> [Task 1]: According to the Anna Shukina profile, which body ruled on her appeal against the lifetime ban?
> [Task 2]: Carry on the Anna Shukina profile after its final sentence.

> [Document extract]:
- Born: 5 November 1987 (age 38) Balakirevo, Russian SFSR, Soviet Union
- Height: 1.71 m (5 ft 7 in)
- Weight: 86 kg (190 lb; 13 st 8 lb)
- Position: Defence
- Shot: Left
- Played for: SKIF Nizhny Novgorod Tornado Moscow Region Dinamo Saint Petersburg Agidel Ufa
- National team: Russia
- Playing career: 2007–2021
- Medal record
Women's ice hockey
Representing Russia
World Championship
| Bronze medal – third place | 2013 Canada |  |
| Bronze medal – third place | 2016 Canada |  |
Universiade
| Gold medal – first place | 2015 Granada |  |
| Silver medal – second place | 2013 Trentino |  |

= Anna Shukina =

Russian ice hockey player

Anna Vasilyevna Shukina (Анна Васильевна Щукина; also transliterated as Shchukina or Schukina; born 5 November 1987) is a Russian retired ice hockey defenceman and former member of the Russian national ice hockey team.

In December 2017, Shukina was banned for life by the Oswald Commission of the International Olympic Committee (IOC) for doping violations made while participating in the women's ice hockey tournament at the 2014 Winter Olympics. She filed an appeal with the Court of Arbitration for Sport (CAS) and, in 2018, won the appeal and the sanctions against her were annulled.

[Stored items]
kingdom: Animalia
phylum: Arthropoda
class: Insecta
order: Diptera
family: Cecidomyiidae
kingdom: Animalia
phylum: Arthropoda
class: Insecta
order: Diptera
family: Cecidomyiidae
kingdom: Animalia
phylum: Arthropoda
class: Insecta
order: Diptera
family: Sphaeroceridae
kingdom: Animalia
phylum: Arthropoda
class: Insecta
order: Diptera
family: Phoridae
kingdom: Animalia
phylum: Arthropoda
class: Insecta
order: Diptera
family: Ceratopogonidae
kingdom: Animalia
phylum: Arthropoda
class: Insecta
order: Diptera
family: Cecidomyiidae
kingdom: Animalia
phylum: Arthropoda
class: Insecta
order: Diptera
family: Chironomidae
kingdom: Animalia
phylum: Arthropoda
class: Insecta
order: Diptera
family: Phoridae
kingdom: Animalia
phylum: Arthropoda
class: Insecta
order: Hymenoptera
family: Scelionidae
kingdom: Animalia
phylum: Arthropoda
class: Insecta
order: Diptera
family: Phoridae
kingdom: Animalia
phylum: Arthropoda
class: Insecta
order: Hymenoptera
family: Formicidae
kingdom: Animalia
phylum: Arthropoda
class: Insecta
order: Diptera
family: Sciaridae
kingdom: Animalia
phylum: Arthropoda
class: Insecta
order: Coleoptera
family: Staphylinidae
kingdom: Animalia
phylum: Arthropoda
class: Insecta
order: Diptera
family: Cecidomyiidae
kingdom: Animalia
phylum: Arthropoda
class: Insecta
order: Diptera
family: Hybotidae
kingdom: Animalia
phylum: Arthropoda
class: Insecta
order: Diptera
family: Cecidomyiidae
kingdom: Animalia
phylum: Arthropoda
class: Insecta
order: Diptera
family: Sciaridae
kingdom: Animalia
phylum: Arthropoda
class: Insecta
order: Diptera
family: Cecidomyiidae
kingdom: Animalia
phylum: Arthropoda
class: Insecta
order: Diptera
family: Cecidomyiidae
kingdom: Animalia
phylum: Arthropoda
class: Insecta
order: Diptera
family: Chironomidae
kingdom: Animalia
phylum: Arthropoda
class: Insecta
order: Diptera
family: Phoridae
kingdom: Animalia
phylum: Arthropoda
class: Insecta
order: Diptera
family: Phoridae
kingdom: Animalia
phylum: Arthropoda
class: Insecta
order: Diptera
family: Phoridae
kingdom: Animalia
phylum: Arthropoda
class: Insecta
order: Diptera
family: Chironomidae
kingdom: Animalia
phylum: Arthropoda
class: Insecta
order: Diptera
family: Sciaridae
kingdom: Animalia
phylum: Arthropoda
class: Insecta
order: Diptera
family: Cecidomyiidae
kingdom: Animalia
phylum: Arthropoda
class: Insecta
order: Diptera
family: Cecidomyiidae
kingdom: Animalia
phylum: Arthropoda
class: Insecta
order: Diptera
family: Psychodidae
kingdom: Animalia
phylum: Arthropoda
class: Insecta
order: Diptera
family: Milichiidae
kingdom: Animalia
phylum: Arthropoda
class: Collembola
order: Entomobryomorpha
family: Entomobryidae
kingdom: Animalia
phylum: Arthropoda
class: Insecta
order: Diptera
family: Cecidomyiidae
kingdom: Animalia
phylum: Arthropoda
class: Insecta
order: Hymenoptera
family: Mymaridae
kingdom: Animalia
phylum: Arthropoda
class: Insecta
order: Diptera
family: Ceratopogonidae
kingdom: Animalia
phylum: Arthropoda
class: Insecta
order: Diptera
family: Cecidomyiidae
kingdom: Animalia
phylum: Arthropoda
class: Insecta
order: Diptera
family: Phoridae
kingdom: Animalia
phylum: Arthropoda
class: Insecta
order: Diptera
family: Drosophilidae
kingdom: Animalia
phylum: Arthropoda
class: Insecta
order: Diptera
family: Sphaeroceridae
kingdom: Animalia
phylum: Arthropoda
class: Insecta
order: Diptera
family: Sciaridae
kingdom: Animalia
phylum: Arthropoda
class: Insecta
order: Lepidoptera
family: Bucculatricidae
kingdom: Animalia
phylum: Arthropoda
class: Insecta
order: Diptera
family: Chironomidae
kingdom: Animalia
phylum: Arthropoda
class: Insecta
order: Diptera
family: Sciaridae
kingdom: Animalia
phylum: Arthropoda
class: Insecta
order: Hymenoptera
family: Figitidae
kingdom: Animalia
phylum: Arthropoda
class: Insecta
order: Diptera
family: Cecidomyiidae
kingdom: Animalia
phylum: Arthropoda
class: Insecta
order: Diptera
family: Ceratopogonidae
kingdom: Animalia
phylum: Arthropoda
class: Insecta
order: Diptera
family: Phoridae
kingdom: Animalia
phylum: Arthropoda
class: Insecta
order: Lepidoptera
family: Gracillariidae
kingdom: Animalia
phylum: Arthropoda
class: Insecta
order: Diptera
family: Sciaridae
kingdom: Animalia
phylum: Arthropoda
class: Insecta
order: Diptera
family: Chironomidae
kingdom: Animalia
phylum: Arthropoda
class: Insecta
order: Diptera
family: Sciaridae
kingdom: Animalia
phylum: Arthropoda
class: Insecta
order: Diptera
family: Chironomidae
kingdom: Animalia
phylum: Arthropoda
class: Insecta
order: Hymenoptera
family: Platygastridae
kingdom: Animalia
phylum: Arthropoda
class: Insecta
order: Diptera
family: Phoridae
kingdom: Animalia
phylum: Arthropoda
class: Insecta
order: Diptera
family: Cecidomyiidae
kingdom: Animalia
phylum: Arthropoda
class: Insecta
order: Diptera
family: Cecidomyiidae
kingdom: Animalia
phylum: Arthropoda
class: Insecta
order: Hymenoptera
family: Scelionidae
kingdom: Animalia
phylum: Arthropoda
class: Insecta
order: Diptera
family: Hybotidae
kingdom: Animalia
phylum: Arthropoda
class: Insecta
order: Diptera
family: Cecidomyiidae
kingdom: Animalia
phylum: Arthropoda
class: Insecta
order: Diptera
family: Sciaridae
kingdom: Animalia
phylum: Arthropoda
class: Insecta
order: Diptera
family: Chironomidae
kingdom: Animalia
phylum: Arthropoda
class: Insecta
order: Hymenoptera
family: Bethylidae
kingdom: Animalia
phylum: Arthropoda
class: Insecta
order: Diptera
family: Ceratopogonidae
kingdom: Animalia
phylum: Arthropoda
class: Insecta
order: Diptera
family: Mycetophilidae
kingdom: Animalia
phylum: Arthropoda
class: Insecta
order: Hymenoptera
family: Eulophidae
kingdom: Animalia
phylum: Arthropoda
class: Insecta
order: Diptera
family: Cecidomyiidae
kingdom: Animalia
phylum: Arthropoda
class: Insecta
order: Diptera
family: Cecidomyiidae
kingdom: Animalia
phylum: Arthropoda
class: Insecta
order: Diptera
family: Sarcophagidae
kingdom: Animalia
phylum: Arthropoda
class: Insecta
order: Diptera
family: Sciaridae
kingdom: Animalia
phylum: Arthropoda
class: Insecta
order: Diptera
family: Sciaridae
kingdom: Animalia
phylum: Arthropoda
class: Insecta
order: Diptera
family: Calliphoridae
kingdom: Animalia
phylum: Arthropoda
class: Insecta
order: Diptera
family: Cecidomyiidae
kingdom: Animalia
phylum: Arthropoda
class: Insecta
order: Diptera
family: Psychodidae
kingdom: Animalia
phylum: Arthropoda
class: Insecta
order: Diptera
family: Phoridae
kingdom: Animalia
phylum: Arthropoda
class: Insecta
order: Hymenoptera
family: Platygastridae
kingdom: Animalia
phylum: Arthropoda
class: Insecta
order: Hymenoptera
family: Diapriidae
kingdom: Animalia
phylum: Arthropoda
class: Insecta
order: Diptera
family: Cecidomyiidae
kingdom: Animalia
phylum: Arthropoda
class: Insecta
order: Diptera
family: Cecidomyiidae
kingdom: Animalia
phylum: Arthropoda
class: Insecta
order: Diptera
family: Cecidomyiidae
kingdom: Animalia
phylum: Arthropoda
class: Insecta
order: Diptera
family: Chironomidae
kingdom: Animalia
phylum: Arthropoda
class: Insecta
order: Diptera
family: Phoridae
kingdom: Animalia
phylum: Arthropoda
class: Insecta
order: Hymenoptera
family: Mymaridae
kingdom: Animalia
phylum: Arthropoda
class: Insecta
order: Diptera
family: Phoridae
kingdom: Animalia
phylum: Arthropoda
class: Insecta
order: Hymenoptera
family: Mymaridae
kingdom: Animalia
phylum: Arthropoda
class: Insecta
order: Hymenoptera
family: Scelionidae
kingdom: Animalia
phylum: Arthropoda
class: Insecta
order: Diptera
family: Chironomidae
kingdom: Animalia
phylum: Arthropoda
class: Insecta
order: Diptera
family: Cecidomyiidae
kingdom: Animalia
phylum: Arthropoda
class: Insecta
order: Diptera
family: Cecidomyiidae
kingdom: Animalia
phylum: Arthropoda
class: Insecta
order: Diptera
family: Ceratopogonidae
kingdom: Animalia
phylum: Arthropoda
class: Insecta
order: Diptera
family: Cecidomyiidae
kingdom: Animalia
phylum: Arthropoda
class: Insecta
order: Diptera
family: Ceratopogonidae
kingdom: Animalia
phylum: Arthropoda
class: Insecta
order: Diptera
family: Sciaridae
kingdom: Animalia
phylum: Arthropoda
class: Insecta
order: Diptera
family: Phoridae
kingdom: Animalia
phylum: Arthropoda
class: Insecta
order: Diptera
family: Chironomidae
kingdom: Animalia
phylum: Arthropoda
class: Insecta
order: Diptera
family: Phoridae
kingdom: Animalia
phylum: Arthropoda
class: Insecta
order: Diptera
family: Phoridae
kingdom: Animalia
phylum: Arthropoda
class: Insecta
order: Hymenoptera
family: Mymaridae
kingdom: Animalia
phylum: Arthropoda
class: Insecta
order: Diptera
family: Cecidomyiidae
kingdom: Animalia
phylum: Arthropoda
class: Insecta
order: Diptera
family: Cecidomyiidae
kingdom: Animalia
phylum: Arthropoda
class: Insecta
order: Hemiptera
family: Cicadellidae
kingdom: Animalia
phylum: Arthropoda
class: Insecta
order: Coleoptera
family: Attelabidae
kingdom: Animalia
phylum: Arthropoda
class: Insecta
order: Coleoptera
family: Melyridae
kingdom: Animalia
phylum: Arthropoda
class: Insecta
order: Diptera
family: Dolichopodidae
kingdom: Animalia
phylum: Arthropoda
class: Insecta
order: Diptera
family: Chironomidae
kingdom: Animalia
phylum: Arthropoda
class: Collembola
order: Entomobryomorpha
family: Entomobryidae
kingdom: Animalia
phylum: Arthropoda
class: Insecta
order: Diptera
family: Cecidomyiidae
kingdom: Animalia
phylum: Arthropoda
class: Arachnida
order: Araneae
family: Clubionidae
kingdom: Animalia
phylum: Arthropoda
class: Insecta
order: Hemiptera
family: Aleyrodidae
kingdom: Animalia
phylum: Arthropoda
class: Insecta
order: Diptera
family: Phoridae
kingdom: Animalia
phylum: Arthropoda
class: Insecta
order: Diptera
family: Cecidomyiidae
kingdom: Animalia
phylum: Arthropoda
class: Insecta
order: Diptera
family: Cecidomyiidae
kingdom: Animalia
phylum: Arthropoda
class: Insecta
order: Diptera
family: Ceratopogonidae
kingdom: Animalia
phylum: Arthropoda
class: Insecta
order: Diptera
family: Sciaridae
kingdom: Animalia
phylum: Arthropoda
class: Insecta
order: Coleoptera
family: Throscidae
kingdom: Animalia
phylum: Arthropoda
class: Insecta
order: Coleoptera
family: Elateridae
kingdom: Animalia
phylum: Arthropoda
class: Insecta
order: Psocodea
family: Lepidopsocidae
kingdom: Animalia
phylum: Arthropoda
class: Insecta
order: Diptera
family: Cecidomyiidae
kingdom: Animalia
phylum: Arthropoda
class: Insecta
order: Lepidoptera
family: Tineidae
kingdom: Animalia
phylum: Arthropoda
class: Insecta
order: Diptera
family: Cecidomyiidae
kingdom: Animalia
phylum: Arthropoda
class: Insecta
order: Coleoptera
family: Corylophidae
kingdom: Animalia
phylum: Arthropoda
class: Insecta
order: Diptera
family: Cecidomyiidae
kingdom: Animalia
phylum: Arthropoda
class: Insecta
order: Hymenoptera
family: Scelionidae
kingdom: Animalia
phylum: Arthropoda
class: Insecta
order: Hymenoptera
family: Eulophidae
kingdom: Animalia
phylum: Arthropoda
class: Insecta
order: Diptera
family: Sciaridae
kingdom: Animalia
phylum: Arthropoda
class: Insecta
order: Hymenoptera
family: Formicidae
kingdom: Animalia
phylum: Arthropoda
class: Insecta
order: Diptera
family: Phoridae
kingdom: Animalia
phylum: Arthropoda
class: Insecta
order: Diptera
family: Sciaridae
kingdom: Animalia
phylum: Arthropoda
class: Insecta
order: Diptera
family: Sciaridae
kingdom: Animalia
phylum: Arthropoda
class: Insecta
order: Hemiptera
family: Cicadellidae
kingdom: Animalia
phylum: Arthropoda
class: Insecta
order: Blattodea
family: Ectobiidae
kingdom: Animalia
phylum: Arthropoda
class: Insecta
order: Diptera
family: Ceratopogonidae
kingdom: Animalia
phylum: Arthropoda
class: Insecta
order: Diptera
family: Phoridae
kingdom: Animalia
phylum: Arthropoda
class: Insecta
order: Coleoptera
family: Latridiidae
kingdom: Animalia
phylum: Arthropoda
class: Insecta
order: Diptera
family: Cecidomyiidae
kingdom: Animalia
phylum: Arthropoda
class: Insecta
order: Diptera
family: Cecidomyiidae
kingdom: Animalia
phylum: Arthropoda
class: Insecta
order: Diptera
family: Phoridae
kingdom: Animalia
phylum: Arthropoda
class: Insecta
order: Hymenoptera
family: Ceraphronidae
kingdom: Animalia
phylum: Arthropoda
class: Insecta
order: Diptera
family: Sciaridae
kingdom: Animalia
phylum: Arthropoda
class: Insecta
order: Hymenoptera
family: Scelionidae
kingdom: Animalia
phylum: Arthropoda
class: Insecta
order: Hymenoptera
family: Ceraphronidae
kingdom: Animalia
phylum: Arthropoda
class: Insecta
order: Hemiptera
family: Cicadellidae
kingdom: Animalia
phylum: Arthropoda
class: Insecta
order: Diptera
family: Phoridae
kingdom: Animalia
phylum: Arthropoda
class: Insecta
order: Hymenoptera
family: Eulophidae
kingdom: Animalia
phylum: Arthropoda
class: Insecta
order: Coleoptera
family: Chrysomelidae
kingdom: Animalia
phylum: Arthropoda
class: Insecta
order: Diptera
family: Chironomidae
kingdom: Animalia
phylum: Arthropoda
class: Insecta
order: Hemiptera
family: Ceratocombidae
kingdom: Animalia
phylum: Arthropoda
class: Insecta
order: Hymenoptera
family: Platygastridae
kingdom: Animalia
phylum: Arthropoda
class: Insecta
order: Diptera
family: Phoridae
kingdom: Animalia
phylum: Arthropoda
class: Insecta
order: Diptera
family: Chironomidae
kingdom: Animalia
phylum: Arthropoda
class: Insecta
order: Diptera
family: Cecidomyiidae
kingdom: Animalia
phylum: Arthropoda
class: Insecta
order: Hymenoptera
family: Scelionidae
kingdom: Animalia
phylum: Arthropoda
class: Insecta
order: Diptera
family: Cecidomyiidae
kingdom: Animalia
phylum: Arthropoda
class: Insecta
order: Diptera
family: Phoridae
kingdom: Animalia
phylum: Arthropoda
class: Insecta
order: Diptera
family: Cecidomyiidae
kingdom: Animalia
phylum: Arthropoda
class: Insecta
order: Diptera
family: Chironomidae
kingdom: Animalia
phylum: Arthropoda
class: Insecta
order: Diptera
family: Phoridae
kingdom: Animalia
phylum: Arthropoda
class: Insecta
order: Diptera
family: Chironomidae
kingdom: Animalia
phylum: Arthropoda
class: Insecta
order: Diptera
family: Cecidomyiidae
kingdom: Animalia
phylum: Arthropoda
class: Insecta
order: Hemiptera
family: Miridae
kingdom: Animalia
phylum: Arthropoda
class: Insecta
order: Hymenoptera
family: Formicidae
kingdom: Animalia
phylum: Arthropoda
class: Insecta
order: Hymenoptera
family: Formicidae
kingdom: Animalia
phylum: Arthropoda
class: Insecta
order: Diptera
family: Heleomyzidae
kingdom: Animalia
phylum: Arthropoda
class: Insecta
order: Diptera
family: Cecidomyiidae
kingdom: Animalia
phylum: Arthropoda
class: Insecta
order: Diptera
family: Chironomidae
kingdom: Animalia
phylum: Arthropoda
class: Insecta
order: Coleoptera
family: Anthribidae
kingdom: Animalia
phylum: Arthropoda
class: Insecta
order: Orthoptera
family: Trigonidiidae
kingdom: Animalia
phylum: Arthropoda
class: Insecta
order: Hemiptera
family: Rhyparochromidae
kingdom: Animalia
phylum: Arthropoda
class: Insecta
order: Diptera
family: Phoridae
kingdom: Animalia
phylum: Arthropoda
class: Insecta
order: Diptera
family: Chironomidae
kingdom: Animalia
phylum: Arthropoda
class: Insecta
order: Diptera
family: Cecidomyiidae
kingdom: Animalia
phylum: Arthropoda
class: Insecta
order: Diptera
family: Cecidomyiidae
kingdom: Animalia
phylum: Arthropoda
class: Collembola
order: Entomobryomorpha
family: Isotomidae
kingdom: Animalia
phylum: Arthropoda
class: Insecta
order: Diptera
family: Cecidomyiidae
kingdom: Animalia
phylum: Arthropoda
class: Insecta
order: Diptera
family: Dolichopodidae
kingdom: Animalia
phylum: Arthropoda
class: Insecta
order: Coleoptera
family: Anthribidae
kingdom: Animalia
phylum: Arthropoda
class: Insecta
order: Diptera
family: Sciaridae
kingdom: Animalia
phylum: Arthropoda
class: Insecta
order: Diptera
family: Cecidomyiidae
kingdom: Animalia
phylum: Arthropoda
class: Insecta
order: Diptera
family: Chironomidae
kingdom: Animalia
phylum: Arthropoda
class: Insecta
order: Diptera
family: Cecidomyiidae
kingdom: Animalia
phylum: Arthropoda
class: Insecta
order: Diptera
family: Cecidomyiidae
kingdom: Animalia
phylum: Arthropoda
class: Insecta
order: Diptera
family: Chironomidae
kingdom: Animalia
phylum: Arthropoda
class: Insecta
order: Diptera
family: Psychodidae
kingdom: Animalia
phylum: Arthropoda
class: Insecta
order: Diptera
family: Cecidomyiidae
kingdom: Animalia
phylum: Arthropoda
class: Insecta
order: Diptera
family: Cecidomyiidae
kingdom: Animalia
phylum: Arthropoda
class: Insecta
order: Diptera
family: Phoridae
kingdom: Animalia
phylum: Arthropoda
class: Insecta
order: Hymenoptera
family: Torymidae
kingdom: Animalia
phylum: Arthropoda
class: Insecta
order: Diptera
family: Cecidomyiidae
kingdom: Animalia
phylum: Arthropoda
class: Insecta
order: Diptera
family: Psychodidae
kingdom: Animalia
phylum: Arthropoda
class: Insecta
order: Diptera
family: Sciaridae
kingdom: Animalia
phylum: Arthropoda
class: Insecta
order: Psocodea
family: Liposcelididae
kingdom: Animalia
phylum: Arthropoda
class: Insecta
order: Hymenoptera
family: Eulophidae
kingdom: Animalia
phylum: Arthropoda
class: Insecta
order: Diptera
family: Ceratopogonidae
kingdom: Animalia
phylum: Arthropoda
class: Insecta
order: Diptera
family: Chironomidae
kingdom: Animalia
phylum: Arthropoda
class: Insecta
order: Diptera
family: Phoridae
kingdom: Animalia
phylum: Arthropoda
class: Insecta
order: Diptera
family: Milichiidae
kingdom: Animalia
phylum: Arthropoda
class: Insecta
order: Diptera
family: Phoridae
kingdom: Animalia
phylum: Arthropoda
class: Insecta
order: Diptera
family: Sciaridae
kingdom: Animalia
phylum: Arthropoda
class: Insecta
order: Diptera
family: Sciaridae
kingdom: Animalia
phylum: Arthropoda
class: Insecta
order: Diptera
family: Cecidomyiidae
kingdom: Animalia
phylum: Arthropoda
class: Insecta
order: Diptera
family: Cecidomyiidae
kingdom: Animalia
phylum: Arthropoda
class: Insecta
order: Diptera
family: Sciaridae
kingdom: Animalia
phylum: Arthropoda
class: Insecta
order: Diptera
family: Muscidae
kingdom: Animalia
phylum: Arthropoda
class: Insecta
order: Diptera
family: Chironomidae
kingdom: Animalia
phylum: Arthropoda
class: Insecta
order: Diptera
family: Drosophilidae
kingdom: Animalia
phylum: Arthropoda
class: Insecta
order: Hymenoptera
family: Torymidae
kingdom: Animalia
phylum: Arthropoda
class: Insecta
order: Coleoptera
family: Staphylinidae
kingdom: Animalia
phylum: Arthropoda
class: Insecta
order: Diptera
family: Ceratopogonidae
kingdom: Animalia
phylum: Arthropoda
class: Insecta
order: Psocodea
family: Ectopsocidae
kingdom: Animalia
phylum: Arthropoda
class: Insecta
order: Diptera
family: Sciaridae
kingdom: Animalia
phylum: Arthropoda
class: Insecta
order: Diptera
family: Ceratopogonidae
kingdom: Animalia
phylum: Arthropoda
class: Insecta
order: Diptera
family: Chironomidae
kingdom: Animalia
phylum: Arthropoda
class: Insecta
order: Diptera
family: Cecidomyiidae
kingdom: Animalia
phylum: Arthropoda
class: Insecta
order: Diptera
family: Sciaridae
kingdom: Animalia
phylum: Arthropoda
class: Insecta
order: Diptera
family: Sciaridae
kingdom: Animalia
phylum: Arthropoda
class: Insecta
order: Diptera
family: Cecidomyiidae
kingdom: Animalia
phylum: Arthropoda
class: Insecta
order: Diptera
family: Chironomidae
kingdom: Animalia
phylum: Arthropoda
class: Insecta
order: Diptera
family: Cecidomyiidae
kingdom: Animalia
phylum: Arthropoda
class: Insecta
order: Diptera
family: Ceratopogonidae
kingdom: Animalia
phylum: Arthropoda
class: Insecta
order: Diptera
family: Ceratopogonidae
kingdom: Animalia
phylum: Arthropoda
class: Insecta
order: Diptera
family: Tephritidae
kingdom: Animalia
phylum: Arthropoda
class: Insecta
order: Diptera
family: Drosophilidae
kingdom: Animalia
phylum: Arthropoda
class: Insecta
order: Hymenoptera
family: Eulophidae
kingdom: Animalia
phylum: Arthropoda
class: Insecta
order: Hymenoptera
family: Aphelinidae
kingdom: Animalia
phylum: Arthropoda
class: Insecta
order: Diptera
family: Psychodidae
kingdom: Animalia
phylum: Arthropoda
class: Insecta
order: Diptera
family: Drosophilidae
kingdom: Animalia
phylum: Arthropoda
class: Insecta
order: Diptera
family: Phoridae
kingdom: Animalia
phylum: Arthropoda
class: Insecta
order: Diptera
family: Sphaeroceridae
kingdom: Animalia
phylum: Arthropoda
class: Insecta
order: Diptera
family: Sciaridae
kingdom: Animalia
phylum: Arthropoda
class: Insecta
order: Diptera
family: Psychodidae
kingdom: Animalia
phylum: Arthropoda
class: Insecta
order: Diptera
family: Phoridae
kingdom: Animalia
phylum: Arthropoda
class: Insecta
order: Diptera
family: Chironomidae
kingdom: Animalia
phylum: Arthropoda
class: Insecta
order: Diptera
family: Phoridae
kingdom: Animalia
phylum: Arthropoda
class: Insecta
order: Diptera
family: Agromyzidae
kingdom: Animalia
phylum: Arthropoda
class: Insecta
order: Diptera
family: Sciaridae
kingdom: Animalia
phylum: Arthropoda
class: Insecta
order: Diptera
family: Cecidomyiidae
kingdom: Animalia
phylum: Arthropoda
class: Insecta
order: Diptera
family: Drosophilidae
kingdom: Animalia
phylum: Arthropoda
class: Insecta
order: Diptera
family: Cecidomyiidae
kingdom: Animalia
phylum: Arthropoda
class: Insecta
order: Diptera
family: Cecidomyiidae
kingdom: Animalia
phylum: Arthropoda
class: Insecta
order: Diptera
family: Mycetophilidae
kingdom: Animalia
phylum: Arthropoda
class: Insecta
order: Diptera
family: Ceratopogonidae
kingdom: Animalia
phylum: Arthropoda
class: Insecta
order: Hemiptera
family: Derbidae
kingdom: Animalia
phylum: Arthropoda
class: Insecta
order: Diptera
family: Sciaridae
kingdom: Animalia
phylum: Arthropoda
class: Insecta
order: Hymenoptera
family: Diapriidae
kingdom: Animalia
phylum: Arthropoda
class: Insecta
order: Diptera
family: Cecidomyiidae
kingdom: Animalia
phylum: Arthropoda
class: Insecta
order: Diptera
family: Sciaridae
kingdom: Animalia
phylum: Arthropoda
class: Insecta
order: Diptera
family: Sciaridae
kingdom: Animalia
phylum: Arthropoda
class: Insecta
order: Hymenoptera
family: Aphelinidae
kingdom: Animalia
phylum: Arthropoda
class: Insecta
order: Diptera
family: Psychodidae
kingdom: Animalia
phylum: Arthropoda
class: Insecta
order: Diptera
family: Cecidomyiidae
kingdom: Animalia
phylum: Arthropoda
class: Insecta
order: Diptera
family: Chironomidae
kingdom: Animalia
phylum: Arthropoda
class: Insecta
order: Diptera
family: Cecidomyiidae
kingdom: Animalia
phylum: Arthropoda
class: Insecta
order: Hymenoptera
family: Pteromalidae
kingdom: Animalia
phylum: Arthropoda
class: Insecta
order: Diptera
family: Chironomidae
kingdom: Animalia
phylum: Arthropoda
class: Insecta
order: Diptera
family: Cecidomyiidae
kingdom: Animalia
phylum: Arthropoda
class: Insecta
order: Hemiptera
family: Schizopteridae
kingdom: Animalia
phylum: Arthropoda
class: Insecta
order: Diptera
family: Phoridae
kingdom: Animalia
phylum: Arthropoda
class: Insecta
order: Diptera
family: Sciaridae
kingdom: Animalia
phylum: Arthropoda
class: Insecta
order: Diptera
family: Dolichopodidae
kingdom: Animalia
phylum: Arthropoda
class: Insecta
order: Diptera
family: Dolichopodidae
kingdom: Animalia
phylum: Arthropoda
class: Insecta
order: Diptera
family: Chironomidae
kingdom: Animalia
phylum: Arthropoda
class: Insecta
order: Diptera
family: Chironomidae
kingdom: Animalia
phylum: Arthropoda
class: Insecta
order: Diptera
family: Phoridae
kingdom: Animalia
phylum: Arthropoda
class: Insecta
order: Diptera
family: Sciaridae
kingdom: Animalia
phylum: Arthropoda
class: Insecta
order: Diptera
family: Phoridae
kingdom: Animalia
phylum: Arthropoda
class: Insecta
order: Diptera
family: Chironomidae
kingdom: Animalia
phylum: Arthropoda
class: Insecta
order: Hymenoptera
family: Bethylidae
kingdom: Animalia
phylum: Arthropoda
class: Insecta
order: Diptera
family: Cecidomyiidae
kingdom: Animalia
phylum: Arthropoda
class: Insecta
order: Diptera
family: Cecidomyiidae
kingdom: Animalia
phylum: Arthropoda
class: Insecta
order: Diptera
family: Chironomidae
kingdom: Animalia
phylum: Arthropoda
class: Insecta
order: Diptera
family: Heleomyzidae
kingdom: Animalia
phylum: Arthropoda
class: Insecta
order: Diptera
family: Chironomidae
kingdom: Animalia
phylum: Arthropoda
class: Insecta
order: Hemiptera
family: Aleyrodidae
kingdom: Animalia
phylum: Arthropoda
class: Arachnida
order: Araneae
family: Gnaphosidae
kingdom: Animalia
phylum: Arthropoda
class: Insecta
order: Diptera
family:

> [Result 1]: The Court of Arbitration for Sport (CAS).

> [Result 2]:
Shukina has twice been on Russian Championship-winning teams, Tornado Dmitrov in 2015 and Agidel Ufa in 2017. She has also received individual Zhenskaya Hockey League (ZhHL) awards for Most Goals by a Defenceman in the 2015–16 season, while playing with Dinamo Saint Petersburg, and in the 2016–17 season, while playing with Agidel Ufa, and Most Points by a Defenceman in the 2015–16 season. She also played seven seasons with SKIF Nizhny Novgorod and served as captain during the 2019–20 season.

==International career==
Shukina was selected for the Russian national team in the 2014 Winter Olympics. She played in all six games of the tournament and scored two goals.

Shukina represented Russia at eight IIHF Women's World Championships. Her first appearance came in 2008 and she won bronze medals as part of the team in 2013 and 2016.

Though the ban was annulled in 2018, Shukina did not represent Russia in any international competition following the 2017 IOC ban for doping violations.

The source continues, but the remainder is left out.